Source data

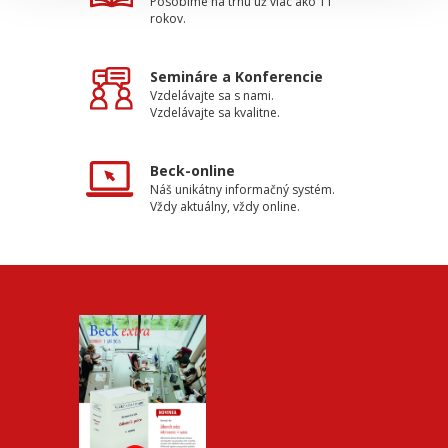
Pôsobíme na trhu už viac ako 11
rokov.
Semináre a Konferencie
Vzdelávajte sa s nami.
Vzdelávajte sa kvalitne.
Beck-online
Náš unikátny informačný systém.
Vždy aktuálny, vždy online.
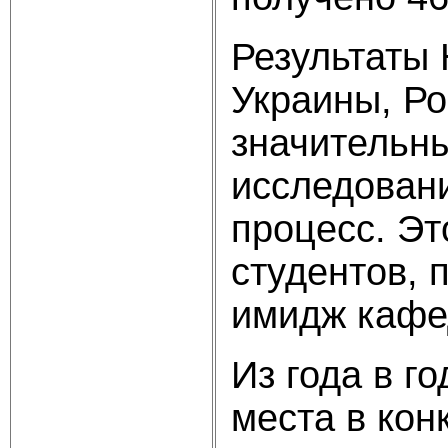
Результаты
Украины, Ро
значительны
исследован
процесс. Эт
студентов, 
имидж кафе
Из года в г
места в кон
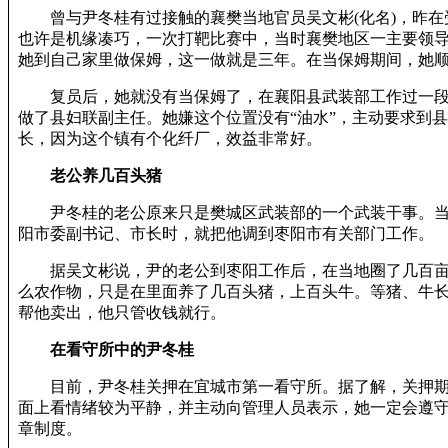
曾与尹冬桂有过接触的襄樊当地官员吴文彬(化名)，昨在
也许是机缘凑巧，一次打靶比赛中，当时襄樊地区一主要领
她到自己家里做保姆，这一做就是三年。在当保姆期间，她
复员后，她就没有当保姆了，在襄阳县武装部工作过一段
做了县妇联副主任。她嫌这个位置没有“油水”，主动要求到
长，因为这个镇有个化纤厂，效益非常好。
老公养几百头猪
尹冬桂的老公原来只是樊城区武装部的一个武装干事。当
阳市委副书记、市长时，就把他调到枣阳市有关部门工作。
据吴文彬说，尹的老公到枣阳工作后，在当地圈了几百亩
么农作物，只是在里面养了几百头猪，上百头牛。等猪、牛
帮他卖出，他只管收钱就行。
在看守所中的尹冬桂
目前，尹冬桂关押在宜城市第一看守所。据了解，关押期
面上看情绪较为平静，并主动向管理人员表示，她一定会遵
章制度。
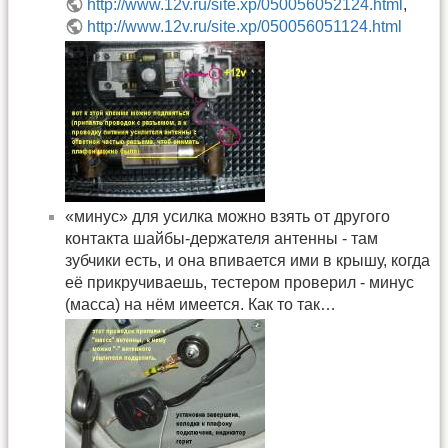
http://www.12v.ru/site.xp/050056052124.html
,
http://www.12v.ru/site.xp/050056051124.html
«минус» для усилка можно взять от другого
контакта шайбы-держателя антенны - там
зубчики есть, и она впивается ими в крышу, когда
её прикручиваешь, тестером проверил - минус
(масса) на нём имеется. Как то так…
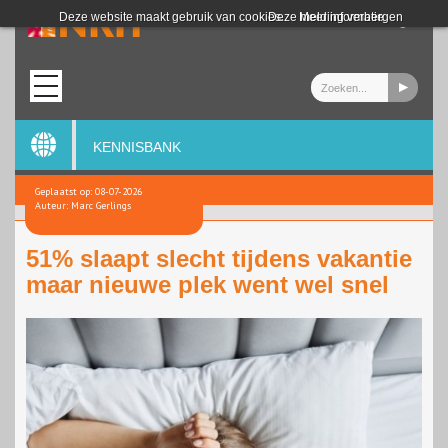
Login
Deze website maakt gebruik van cookies.
Deze melding verbergen
Meer informatie
KENNISBANK
Geplaatst op: 08-07-2026
Auteur: Marc Gerlings
51% slaapt slecht tijdens vakantie
maar nieuwe plek went wel snel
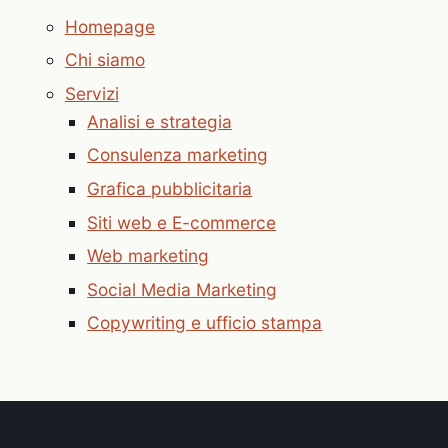
Homepage
Chi siamo
Servizi
Analisi e strategia
Consulenza marketing
Grafica pubblicitaria
Siti web e E-commerce
Web marketing
Social Media Marketing
Copywriting e ufficio stampa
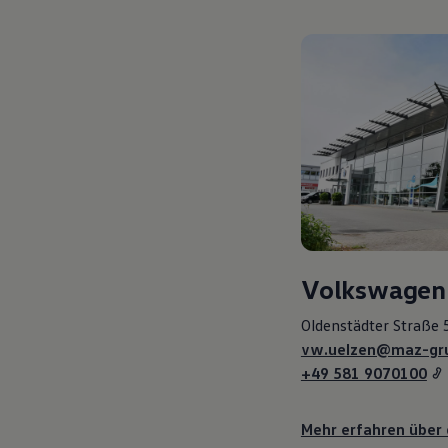
Magazin
Lifestyle
Transport
Familie
Elektromobilität
Volkswagen R
Pannen- und Unfallhilfe
Volkswagen Kundenbetreuung
Volkswagen
Oldenstädter Straße 
vw.uelzen@maz-gr
+49 581 9070100
Mehr erfahren über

Action item
Count all lines of the data that include "html". The answer is the number alone.

Answer to this task
2